What shirts can you use with Cricut Infusible Ink? Are their blanks the only option? Here is a side-by-side comparison of some different options you can buy in store today!
I finally have gotten around to playing with the new Cricut Infusible Ink, and it’s safe to say I’m pretty obsessed.
I have been SO impressed with the professional quality of the results of the Infusible Ink. When I showed Forrest some of my projects, he was like “You really did that with your Cricut?!”
While it’s really cool, I know part of the frustration people have been having is that Cricut only has approved for use of Infusible Ink with their branded products that have been created specifically for Infusible Ink.
Of course, that hasn’t stopped people from trying other canvases – myself included!
I had heard that if you used a shirt that was over 50% polyester (the higher the better), you should be able to get decent results…so I decided to try and find a shirt like this, as well as test out how it looked on a regular, 100% cotton shirt – and compare both to the Cricut t-shirts.
A lot of people have talked about how you can get some high polyester blend shirts at Walmart. I walked around the store FOREVER, and I eventually found a “George” branded shirt that was 65% polyester in the men’s department.
I believe the Cricut shirts are 95%, so I was hoping to find a shirt closer to that. But I figured 65% was a good place to start.
I also picked up a Gildan Cotton Shirt, which are the shirts you can find at every craft store. I didn’t have high hopes for this, but I just wanted to be able to do a good photo comparison for you all.
If you search “High polyester shirts” or “sublimation t-shirts” you should be able to find shirts with even higher polyester blends online for a good price. I’m planning to order some from this website to see how they do.
Below are the results! I used the same colors of Infusible Ink on both of these in order to make the comparison as clear as possible.
Curious about Infusible Ink Pens? Don’t miss this post – Cricut Infusible Ink Pens: Tips and Tricks for Getting Started
This post is not sponsored by Cricut – all Infusible Ink products were purchased myself 🙂
CRICUT INFUSIBLE INK SHIRT
Materials: This is made from 95% polyester and 5% spandex. I loved the feel of it, and it is really good quality. This woman’s v-neck shirt comes in five different sizes (small through extra-large).
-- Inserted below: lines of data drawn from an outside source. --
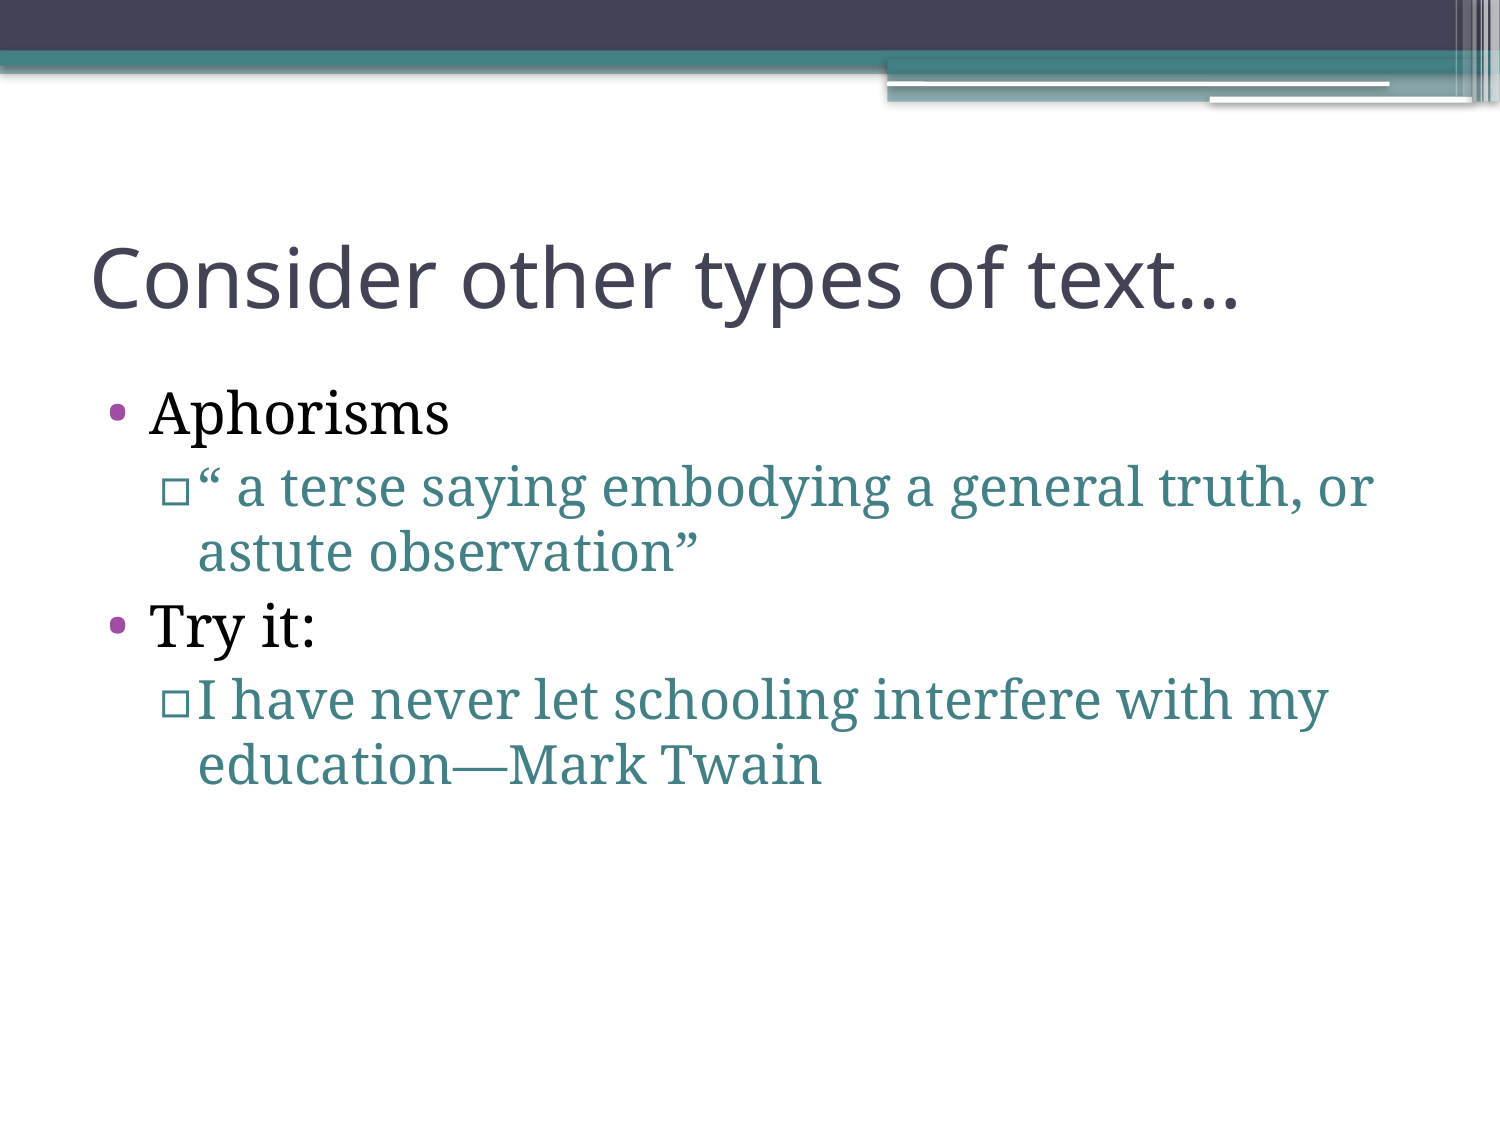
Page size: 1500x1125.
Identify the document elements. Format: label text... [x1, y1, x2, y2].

list Aphorisms “ a terse saying embodying a general truth, or astute observation” Try it: I have never let schooling interfere with my education—Mark Twain [75, 368, 1425, 1079]
title Consider other types of text… [75, 187, 1425, 363]
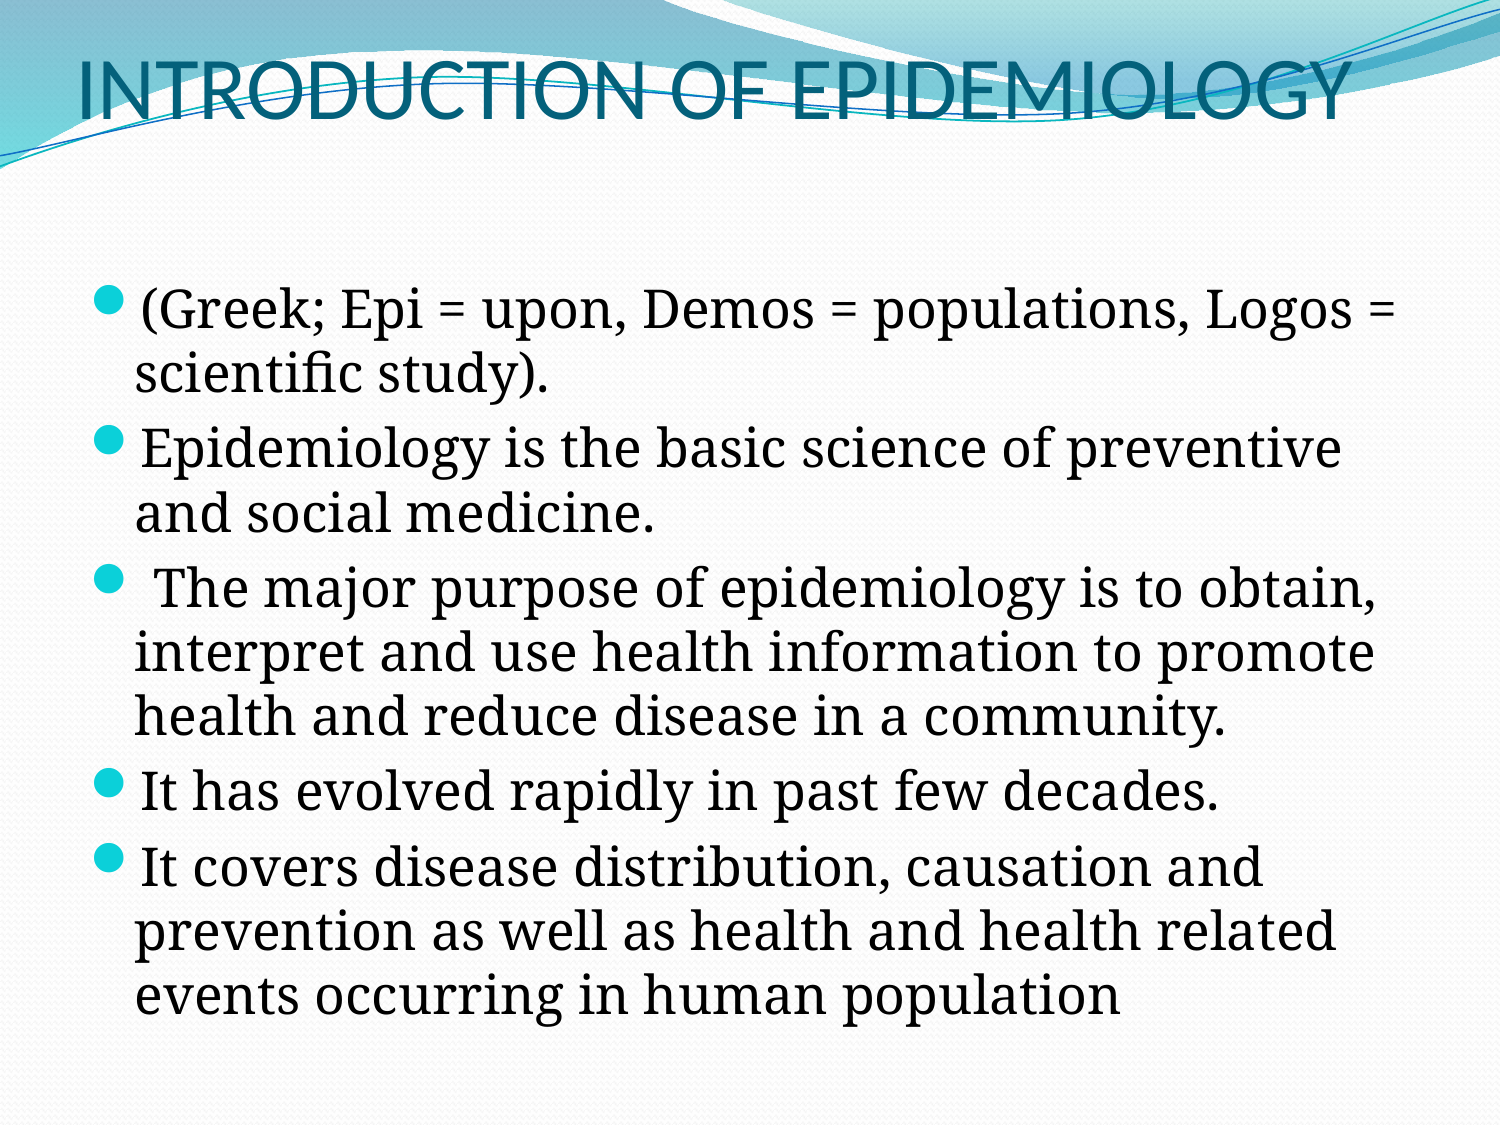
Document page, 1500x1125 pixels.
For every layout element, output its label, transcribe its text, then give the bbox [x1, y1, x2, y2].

list (Greek; Epi = upon, Demos = populations, Logos = scientific study). Epidemiology is the basic science of preventive and social medicine. The major purpose of epidemiology is to obtain, interpret and use health information to promote health and reduce disease in a community. It has evolved rapidly in past few decades. It covers disease distribution, causation and prevention as well as health and health related events occurring in human population [75, 267, 1425, 1038]
title INTRODUCTION OF EPIDEMIOLOGY [75, 0, 1425, 138]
One complaint I have read is that the sizing doesn’t seem right for the shirts. Personally, the woman’s v-neck fit just like I would expect it to, but I haven’t checked out the other shirts yet. So that is something to keep in mind.
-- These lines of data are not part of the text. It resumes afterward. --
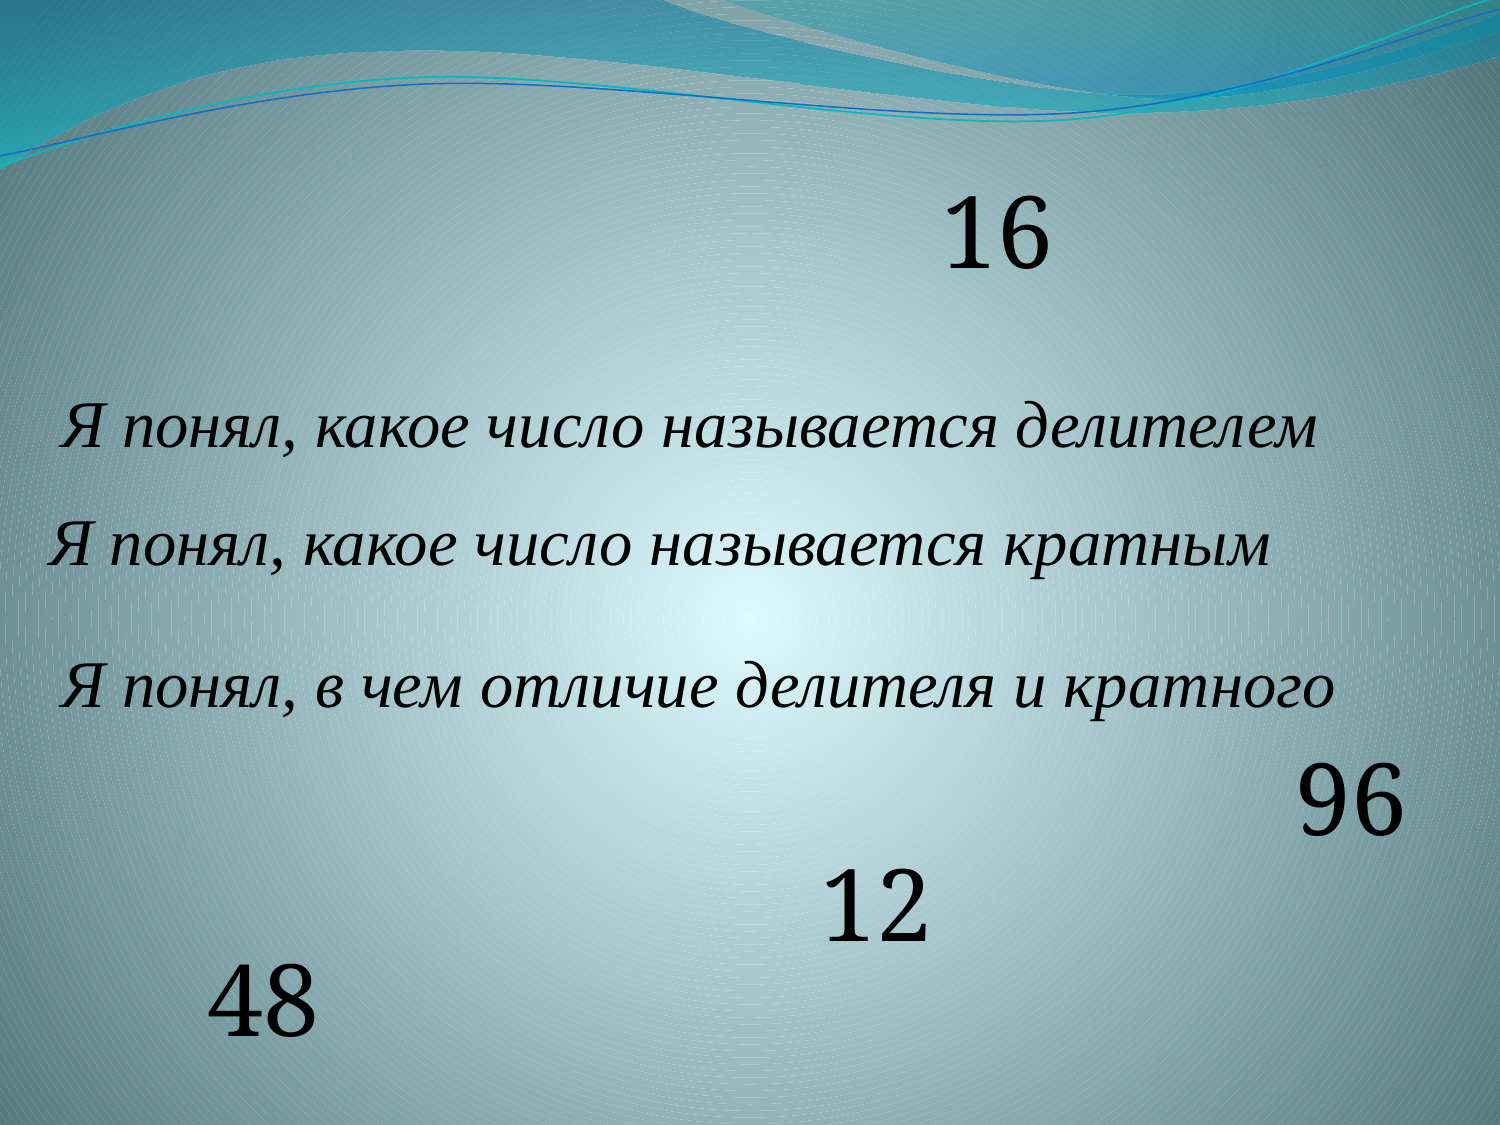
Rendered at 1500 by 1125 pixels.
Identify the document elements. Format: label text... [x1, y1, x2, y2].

text_box Я понял, какое число называется кратным [34, 491, 1287, 587]
text_box 48 [193, 928, 335, 1064]
text_box 12 [805, 834, 948, 969]
text_box 96 [1280, 727, 1423, 863]
text_box 16 [926, 160, 1068, 296]
text_box Я понял, какое число называется делителем [46, 373, 1335, 469]
text_box Я понял, в чем отличие делителя и кратного [46, 633, 1353, 728]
Here is how it looked after I put the Infusible Ink on:
It looks very vibrant and professional in my opinion.
Materials: 65% polyester, 35% cotton. I also liked the feel of this shirt, though I wish I’d found a version in more of a woman’s cut.
Cost: I believe it was $3.99.
It did transfer over completely, and it did have some brightness to it. However, there was a clear loss of quality from the Cricut shirt. I definitely am interested in finding a higher polyester shirt to use – but I would use this one again in a pinch!
Forrest mentioned it just looked like it had been washed a few times.
GILDAN Cotton Shirt
Materials: 100% Cotton
I was so annoyed at myself after I made this shirt, because it was actually my favorite design!
Clearly, the colors are not super vibrant. When I looked at it afterward, I felt like it looked like a shirt I may have had and loved for 10+ years because of how faded it was – but that’s just how it looked right after I made it!
So, there you have it – just a quick comparison. For the very best results, I would definitely use the Cricut shirts – but a higher polyester blend should work fine as well. I am anxious to try getting one that’s closer to the 95% that the Cricut shirt is and compare those. $9.99 isn’t terrible for a shirt – especially because it is nice quality…but I wouldn’t mind paying less and have an option that is available at more local stores.